If you're like most Americans, you have a distinct memory of being sick at home with chickenpox, per the Mayo Clinic. There was the fever and headaches, oatmeal baths and calamine lotion for itchy skin, and trying to stomach chicken soup even though you didn't have an appetite. While the virus lasts for about a week, the effects of shingles may last a lifetime.

According to the CDC, about one in three adults will develop shingles. With 95% of American adults having contracted chickenpox in their life, the risk of getting shingles is extremely common. Once chickenpox leaves the body, the virus that causes it, herpes zoster, remains. It can later be reactivated, resulting in shingles, a painful, itchy rash that affects one side of the body.

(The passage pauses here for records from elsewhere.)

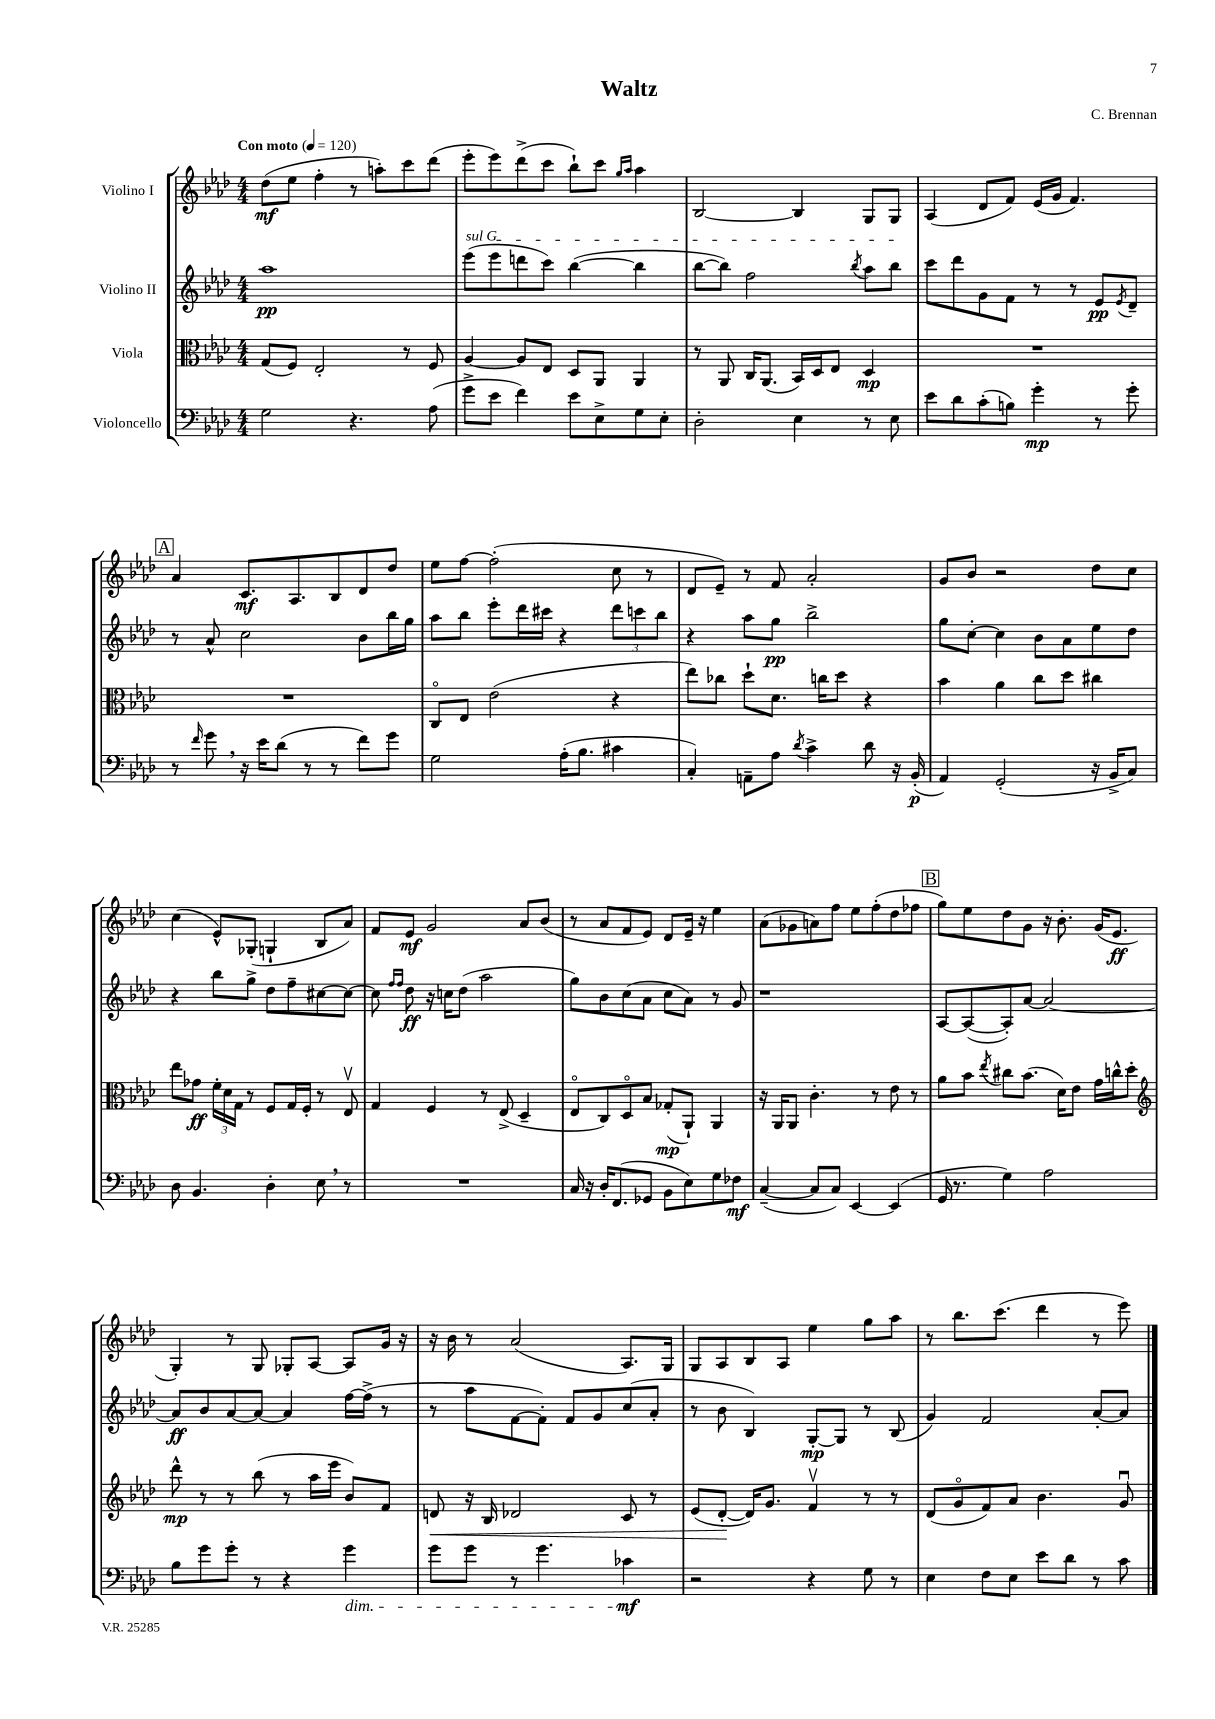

**kern	**kern	**kern	**kern
*staff4	*staff3	*staff2	*staff1
*clefF4	*clefC3	*clefG2	*clefG2
*k[b-e-a-d-]	*k[b-e-a-d-]	*k[b-e-a-d-]	*k[b-e-a-d-]
*M4/4	*M4/4	*M4/4	*M4/4
*MM120	*MM120	*MM120	*MM120
2G\	(8G/L	1aa-	(8dd-\L
.	8F/J)	.	8ee-\J
.	2E-'/	.	4ff'\
4.r	.	.	8r
.	.	.	8aa'\L)
.	8r	.	8ccc\
(8A-\	8F/	.	(8ddd-\J
=	=	=	=
8g^\L	[4A-/	(8eee-\L	8eee-'\L
8e-\J	.	8eee-\	8eee-\)
4f\)	8A-/]L	8ddd\	(8ddd-^\
.	8E-/J	8ccc\J)	8ccc\J
8e-\L	8D-/L	([4bb-\	8bb-`\L)
8E-^\	8AA-/J	.	8ccc\J
.	.	.	16qqgg/LL
.	.	.	16qqaa-/JJ
8G\	4AA-/	4bb-\]	4aa-\
8E-'\J	.	.	.
=	=	=	=
2D-'\	8r	[8bb-\L	[2B-/
.	8AA-/	8bb-\]J)	.
.	16C/LK	2ff\	.
.	(8.AA-/J	.	.
4E-\	16BB-/LL)	.	4B-/]
.	16D-/J	.	.
.	8E-/J	.	.
.	.	8qbb-/	.
8r	4D-/	8aa-\L	8G/L
8E-\	.	8bb-\J	8G/J
=	=	=	=
8e-\L	1r	8ccc\L	(4A-/
8d-\	.	8ddd-\	.
(8c'\	.	8g\	8d-/L
8B\J)	.	8f\J	8f/J)
4g'\	.	8r	(16e-/LL
.	.	.	16g/JJ
.	.	8r	4.f/)
8r	.	8e-/L	.
.	.	8qe-/	.
8g'\	.	8d-~/J	.
=	=	=	=
8r	1r	8r	4a-/
16qqf/	.	.	.
8g\	.	8a-^^/	.
16r	.	2cc\	8.c/L
16e-\LK	.	.	.
(8d-\J	.	.	.
.	.	.	8.A-/
8r	.	.	.
8r	.	.	8B-/
8f\L)	.	8b-\L	8d-/
8g\J	.	16bb-\L	8dd-/J
.	.	16gg\JJ	.
=	=	=	=
2G\	8Co/L	8aa-\L	8ee-\L
.	8E-/J	8bb-\J	[8ff\J
.	(2e-\	8eee-'\L	(2ff'\]
.	.	16ddd-\L	.
.	.	16ccc#\JJ	.
(16A-'\LK	.	4r	.
8.B-\J	.	.	.
4c#\	4r	12ddd-\L	8cc\
.	.	12ccc\	.
.	.	.	8r
.	.	12bb-\J	.
=	=	=	=
4C'/)	8ee-\L)	4r	8d-/L
.	8cc-\J	.	8e-~/J)
8AA~\L	8dd-`\L	8aa-\L	8r
8A-\J	8.d-\J	8gg\J	8f/
8qd-/	.	.	.
4c^\	.	2bb-^\	2a-'/
.	16cc\LK	.	.
.	8dd-\J	.	.
8d-\	4r	.	.
16r	.	.	.
(16BB-'/	.	.	.
=	=	=	=
4AA-/)	4b-\	8gg\L	8g/L
.	.	[8cc'\J	8b-/J
(2GG'/	4a-\	4cc\]	2r
.	8cc\L	8b-\L	.
.	8dd-\J	8a-\	.
16r	4cc#\	8ee-\	8dd-\L
16BB-^/LK	.	.	.
8C/J)	.	8dd-\J	8cc\J
=	=	=	=
8D-\	8ee-\L	4r	(4cc\
4.BB-/	8g-\J	.	.
.	24f'\LL	8bb-\L	8e-^^/L)
.	24d-\	.	.
.	24G\JJ	.	.
.	8r	8gg^\J	(8G-'/J
4D-'\	8F/L	8dd-\L	4G`/
.	16G/L	8ff~\	.
.	16F'/JJ	.	.
8E-\	8r	[8cc#\	8B-/L
8r	8E-v/	8cc#\_J	8a-/J)
=	=	=	=
1r	4G/	8cc#\]	8f/L
.	.	16qqff/LL	.
.	.	16qqff/JJ	.
.	.	8dd-\	8e-/J
.	4F/	16r	2g/
.	.	16cc\LK	.
.	.	(8dd-\J	.
.	8r	2aa-\	.
.	(8E-^/	.	.
.	4D-~/	.	8a-/L
.	.	.	(8b-/J
=	=	=	=
16C/	8E-o/L	8gg\L)	8r
16r	.	.	.
16D-'/LK	8C/)	8b-\	8a-/L
(8.FF/	.	.	.
.	8D-o/	(8cc\	8f/
8GG-/J	8B-/J	8a-\J	8e-/J)
8BB-\L	(8G-'/L	8cc\L	8d-/L
8E-\)	8AA-`/J)	8a-\J)	16e-~/Jk
.	.	.	16r
8G\	4AA-/	8r	4ee-\
8F-\J	.	8g/	.
=	=	=	=
([4C~/	16r	1r	(8a-\L
.	16AA-/LK	.	.
.	8AA-/J	.	8g-\
8C/]L	4.c'\	.	8a\)
8C/J)	.	.	8ff\J
[4EE-/	.	.	8ee-\L
.	8r	.	(8ff'\
(4EE-/]	8e-\	.	8dd-\
.	8r	.	8ff-\J
=	=	=	=
16GG/	8a-\L	[8A-/L	8gg\L)
8.r	.	.	.
.	8b-\J	(8A-/_	8ee-\
.	8qee-/	.	.
4G\)	8cc#\L	8A-'/])	8dd-\
.	(8.b-\J	[8a-/J	8g\J
2A-\	.	2a-/_	16r
.	16d-\LK)	.	8.b-'\
.	8e-\J	.	.
.	16g\LL	.	(16g/LK
.	16cc^^\J	.	8.e-/J
.	8dd-'\J	.	.
=	=	=	=
*	*clefG2	*	*
8B-\L	8ddd-^^\	8a-/]L	4G'/)
8g\	8r	8b-/	.
8g'\J	8r	[8a-/	8r
8r	(8bb-\	8a-/_J	8G/
4r	8r	4a-/]	8G-'/L
.	16aa-\LL	.	[8A-/J
.	16eee-\JJ	.	.
4g\	8b-/L)	[16ff\LL	8A-/]L
.	.	(16ff^\]JJ	.
.	8f/J	8r	16g/Jk
.	.	.	16r
=	=	=	=
8g\L	8d/	8r	16r
.	.	.	16b-\
8g\J	16r	8aa-\L	8r
.	16B-/	.	.
8r	2d-/	[8f\	(2a-/
4.g\	.	8f'\]J)	.
.	.	8f/L	.
.	.	8g/	.
4c-\	8c/	(8cc/	8.A-/L)
.	8r	8a-'/J	.
.	.	.	16G/Jk
=	=	=	=
2r	(8e-/L	8r	8G/L
.	[8d-'/J	8b-\	8A-/
.	16d-/]LK)	4B-/)	8B-/
.	8.g/J	.	.
.	.	.	8A-/J
4r	4fv/	[8G'/L	4ee-\
.	.	8G/]J	.
8G\	8r	8r	8gg\L
8r	8r	(8B-/	8aa-\J
=	=	=	=
4E-\	(8d-/L	4g/)	8r
.	8go/	.	8.bb-\L
8F\L	8f/)	2f/	.
.	.	.	(8.ccc\J
8E-\J	8a-/J	.	.
8e-\L	4.b-\	.	4ddd-\
8d-\J	.	.	.
8r	.	[8a-'/L	8r
8c\	8gu/	8a-/]J	8eee-\)
==	==	==	==
*-	*-	*-	*-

Although the link between chickenpox and shingles is well-known, the link between shingles and strokes has been less clear. According to the American College of Cardiology, researchers found that shingles increased the risk for stroke by 35%, with the risk being higher for people with shingles who were under 40 years old. A new study now says that taking the shingles vaccine can decrease the risk of a stroke.

How the shingles vaccine can decrease the risk of a stroke

While scientists have noticed the link between shingles and strokes for some time, it has only been recently that they've been able to understand what the connection is. According to Novant Health, shingles causes inflammation and can increase blood clotting in the arteries. The risk of stroke can typically last up to one year after shingle symptoms occur.

The inflammation occurs in exosomes in the bloodstream, in which inflamed proteins inside of the exosomes make their way through the arteries, intensifying the risk of blood clotting, via Medical News Today. The study, which appeared in The Journal of Infectious Diseases, examined the blood of 13 people with shingles and found that there were large differences in the sample exosome makeup when the study was completed. The shingles vaccine decreases inflammation that is brought on by the herpes zoster virus, which in turn decreases the inflammation in the arteries that can cause strokes, via Cleveland HeartLab, Inc.

If you haven't had the shingles vaccine yet, talk to your doctor to see if it may be right for you.